本日の会はイエス玉川さん・玉川太福さんという、玉川一門の伯父と甥にあたる二人による「古今浪曲共演」である。一応書いておくと、イエス玉川は三代目玉川勝太郎門下、玉川太福はその弟弟子である二代目玉川福太郎門下だ。後でわかったことだが、この会を企画したのは三代目勝太郎のお孫さんだったとか。
午後六時半開演ということで他の会よりも三十分程度早い。それもあってなのか、最初に三十分ほど二人に前講の玉川奈みほさんを加えてのトークコーナーが設けられた。初めて聴く話もあって興味津々である。
トークコーナー イエス玉川・玉川太福・玉川奈みほ
阿漕が浦 玉川奈みほ・玉川みね子
不破数右衛門の芝居見物 玉川太福・玉川鈴
仲入り
国定忠治 山形屋乗り込み イエス玉川・玉川みね子
玉川一門は大岡政談の一つである「阿漕が浦」から覚え始めるのが普通なのだという。侠客ものを得意とする一門だが、最初にべらんめえ口調が入ってしまうと後から侍言葉がやれなくなるので、まずきっちりとしたお武家の話から入るのだそうだ。以上はトークコーナーで得た知識。これくらいは書いても大丈夫だろう。

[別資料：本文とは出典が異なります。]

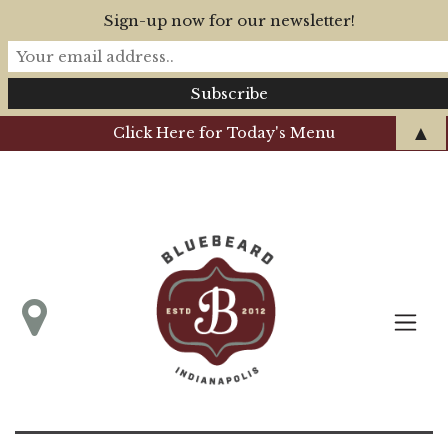
Sign-up now for our newsletter!
▲
Click Here for Today's Menu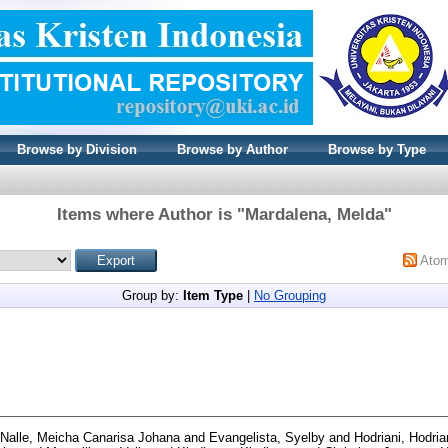
Browse by Division
Browse by Author
Browse by Type
Items where Author is "
Mardalena, Melda
"
Ato
Group by:
Item Type
|
No Grouping
Nalle, Meicha Canarisa Johana
and
Evangelista, Syelby
and
Hodriani, Hodria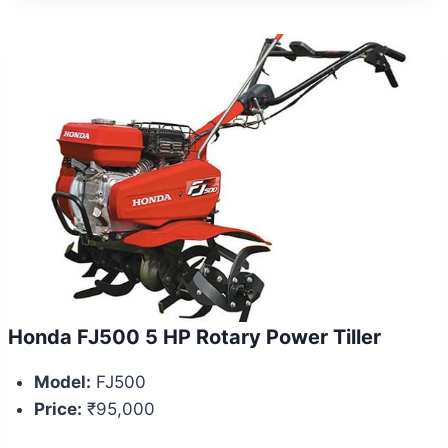
Honda FJ500 5 HP Rotary Power Tiller
Model:
FJ500
Price:
₹95,000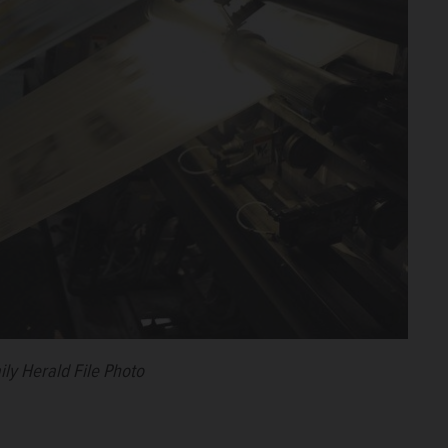
ily Herald File Photo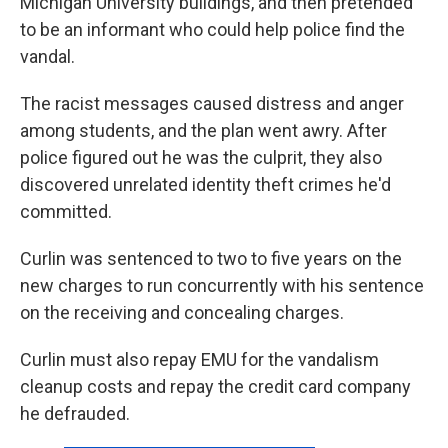
Michigan University buildings, and then pretended
to be an informant who could help police find the
vandal.
The racist messages caused distress and anger
among students, and the plan went awry. After
police figured out he was the culprit, they also
discovered unrelated identity theft crimes he'd
committed.
Curlin was sentenced to two to five years on the
new charges to run concurrently with his sentence
on the receiving and concealing charges.
Curlin must also repay EMU for the vandalism
cleanup costs and repay the credit card company
he defrauded.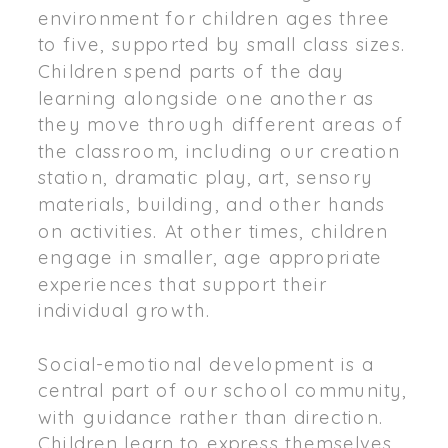
environment for children ages three
to five, supported by small class sizes.
Children spend parts of the day
learning alongside one another as
they move through different areas of
the classroom, including our creation
station, dramatic play, art, sensory
materials, building, and other hands
on activities. At other times, children
engage in smaller, age appropriate
experiences that support their
individual growth.
Social-emotional development is a
central part of our school community,
with guidance rather than direction.
Children learn to express themselves,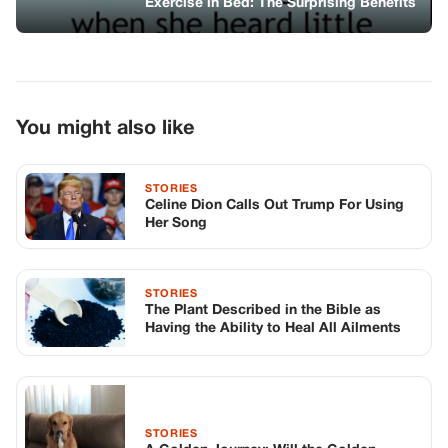
Exercise in Bed: The Surprising Benefits
You might also like
STORIES
Celine Dion Calls Out Trump For Using
Her Song
STORIES
The Plant Described in the Bible as
Having the Ability to Heal All Ailments
STORIES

しかし太福さんの場合は、なぜか師匠に「不破数右衛門の芝居見物」を勧められたのだとか。ニンに合っているという言い方があるが、粗忽者の話であって太福さんにはぴったりという印象がある。なぜこれを勧めたのか、福太郎さん存命であればお聴きしたいところだがもう叶わない。この日も熱演で大いに盛り上がった。
「山形屋」は三代目譲りのネタで、全篇を悠々と演じられた。途中で「師匠がこの節を唸ると会場からは割れんばかりの拍手が」と促すかのような一言があったかと思ったら「でも師匠が『いや、イエス、違うぞ。すぐにくる拍手は本物じゃない。本当の拍手は聞きほれて一瞬静まりかえったあとでくるものだ』」と二段落ちの指示があり、観客は操られたように大拍手。すると「別に催促されからといって拍手すりゃいいってもんじゃない」と見事に落ちをつけられた。かすれたいい感じの節に聞きほれておしまい。最後におまけのコーナーもあって、散会となった。
去年は10月だかの大型台風の前年にイエス玉川独演会として開催されたのであった。ファックスで予約を入れたので、台風のさなかにイエスさんから安否を気遣うお電話を頂戴し、大恐縮したっけ。来年も無事に開催できますように。